### PROBLEM DESCRIPTION
Filter the entries for lines with the word "wrist".

### DATA
########

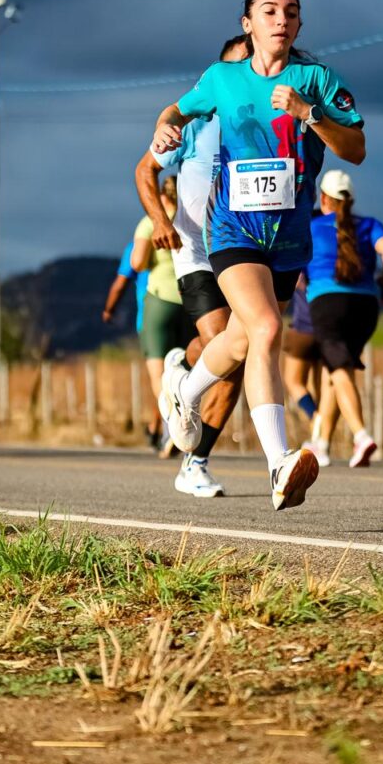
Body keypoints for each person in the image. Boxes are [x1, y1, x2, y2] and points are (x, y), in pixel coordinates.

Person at [152, 0, 365, 510]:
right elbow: (174, 112)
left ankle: (184, 391)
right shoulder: (222, 79)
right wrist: (164, 130)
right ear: (248, 24)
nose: (281, 20)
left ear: (299, 24)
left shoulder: (316, 80)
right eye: (269, 11)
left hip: (288, 236)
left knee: (243, 340)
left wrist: (310, 114)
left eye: (291, 12)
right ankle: (278, 462)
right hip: (232, 228)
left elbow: (356, 149)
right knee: (267, 327)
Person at [134, 35, 248, 498]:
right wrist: (160, 220)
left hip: (246, 253)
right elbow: (145, 170)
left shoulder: (264, 124)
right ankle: (183, 379)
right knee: (224, 344)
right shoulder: (195, 122)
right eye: (239, 67)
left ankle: (195, 460)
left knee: (237, 357)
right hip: (196, 253)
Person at [304, 170, 383, 468]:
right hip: (366, 306)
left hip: (327, 304)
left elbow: (295, 272)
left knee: (338, 369)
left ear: (323, 198)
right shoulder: (370, 224)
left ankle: (361, 435)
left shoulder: (311, 226)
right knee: (334, 371)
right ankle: (322, 444)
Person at [131, 176, 194, 454]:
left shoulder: (150, 222)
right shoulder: (191, 220)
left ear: (160, 195)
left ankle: (170, 429)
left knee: (159, 373)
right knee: (185, 369)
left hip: (160, 301)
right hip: (190, 301)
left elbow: (137, 262)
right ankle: (186, 426)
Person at [101, 241, 157, 448]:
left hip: (150, 318)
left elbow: (120, 283)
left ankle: (161, 426)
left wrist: (109, 310)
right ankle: (159, 424)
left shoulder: (138, 243)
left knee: (158, 376)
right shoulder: (182, 233)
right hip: (187, 312)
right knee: (177, 372)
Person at [283, 275, 340, 468]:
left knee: (294, 381)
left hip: (303, 328)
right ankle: (323, 442)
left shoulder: (303, 261)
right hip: (330, 330)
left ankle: (315, 417)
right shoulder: (334, 263)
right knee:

########

### SOLUTION FOR THIS TASK
right wrist: (164, 130)
left wrist: (310, 114)
right wrist: (160, 220)
left wrist: (109, 310)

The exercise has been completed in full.